Friday, March 10, 2006

noun string contest

A noun string is too many nouns strung together as adjectives. They are a classic example of bad writing, because you can't keep track of what modifies what, so can easily lose your way in the sentence. Sun and Open Source documents are littered with these. Here's the reigning champ:

the Sun Java System Application Server Platform Edition 8 runtime deployment descriptor

The tech writers at Sun must toil under the heavy shadow of some lawyer-inflated style guide, and readability be damned. They're so afraid somebody will hijack the word "Java" that they say "Sun Java" every time. Yea we get it, you invented Java. And what about "Platform"--what is that? Isn't it enough to just say server? Isn't a server a platform that applications run on? And "System" is pointless--it adds no value. So all of this:

the Sun Java System Application Server Platform Edition 8 just a long way of saying:

the Java Application Server

As for the edition, is there an Edition 7? An Edition 9? Do you really need a different runtime deployment descriptor for each edition? Isn't it just version info--you only need it under the "About" in the help menu, you shouldn't put it in the name of the thing.

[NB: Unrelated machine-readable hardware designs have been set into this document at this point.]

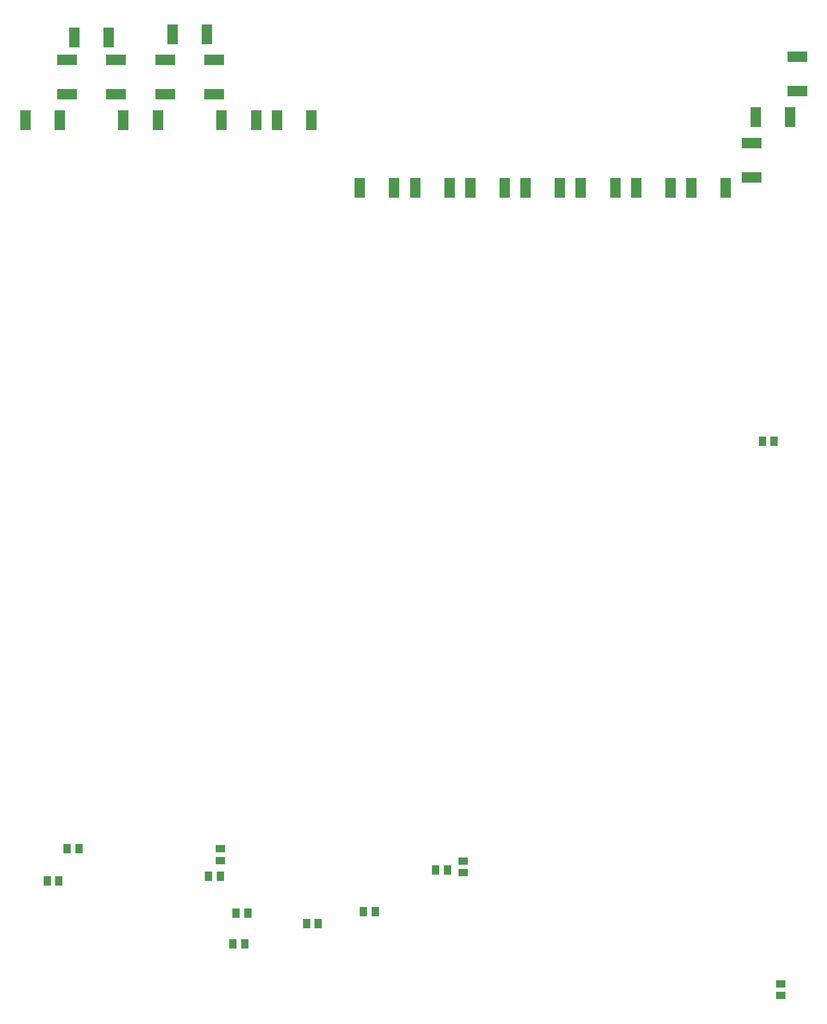
<source format=gbl>
G04 EAGLE Gerber RS-274X export*
G75*
%MOMM*%
%FSLAX34Y34*%
%LPD*%
%INSolderpaste Bottom*%
%IPPOS*%
%AMOC8*
5,1,8,0,0,1.08239X$1,22.5*%
G01*
%ADD10R,1.300000X1.500000*%
%ADD11R,1.500000X1.300000*%
%ADD12R,1.300000X1.600000*%
%ADD13R,1.600000X1.300000*%
%ADD14R,1.800000X3.200000*%
%ADD15R,3.200000X1.800000*%


D10*
X560500Y360000D03*
X579500Y360000D03*
X1712000Y1022500D03*
X1693000Y1022500D03*
X547000Y307500D03*
X528000Y307500D03*
D11*
X1722500Y139500D03*
X1722500Y120500D03*
D10*
X1062000Y257500D03*
X1043000Y257500D03*
X969500Y237500D03*
X950500Y237500D03*
X835500Y255000D03*
X854500Y255000D03*
D12*
X1179500Y325000D03*
X1160500Y325000D03*
D13*
X1205000Y339500D03*
X1205000Y320500D03*
D14*
X1037000Y1435000D03*
X1093000Y1435000D03*
X1127000Y1435000D03*
X1183000Y1435000D03*
X1217000Y1435000D03*
X1273000Y1435000D03*
X1307000Y1435000D03*
X1363000Y1435000D03*
X1397000Y1435000D03*
X1453000Y1435000D03*
D15*
X1750000Y1648000D03*
X1750000Y1592000D03*
D14*
X1738000Y1550000D03*
X1682000Y1550000D03*
D15*
X1675000Y1508000D03*
X1675000Y1452000D03*
D14*
X1633000Y1435000D03*
X1577000Y1435000D03*
X1543000Y1435000D03*
X1487000Y1435000D03*
X958000Y1545000D03*
X902000Y1545000D03*
X868000Y1545000D03*
X812000Y1545000D03*
D15*
X800000Y1587000D03*
X800000Y1643000D03*
D14*
X788000Y1685000D03*
X732000Y1685000D03*
D15*
X720000Y1643000D03*
X720000Y1587000D03*
D14*
X492000Y1545000D03*
X548000Y1545000D03*
D15*
X560000Y1587000D03*
X560000Y1643000D03*
D14*
X572000Y1680000D03*
X628000Y1680000D03*
D15*
X640000Y1643000D03*
X640000Y1587000D03*
D14*
X652000Y1545000D03*
X708000Y1545000D03*
D13*
X810000Y340500D03*
X810000Y359500D03*
D12*
X790500Y315000D03*
X809500Y315000D03*
D10*
X849500Y205000D03*
X830500Y205000D03*
M02*

</source>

But if indeed the version is somehow critical, how about an acronym? The Sun JAS8! Guess not--lawyers are fainting, left and right. If an acronym is too racy, then here is an improvement that jettisons the version number, the pointless "system", and the redundant "platform", for the sake of readability. It's still too long, but breaks up the noun strings with a helping preposition at least:

the runtime deployment descriptor for the Java Application Server

Too simple?

Runner up:

this Sears MasterCard Choice Rewards Certificate coupon...

Not a mere certificate or coupon, but a Certificate coupon!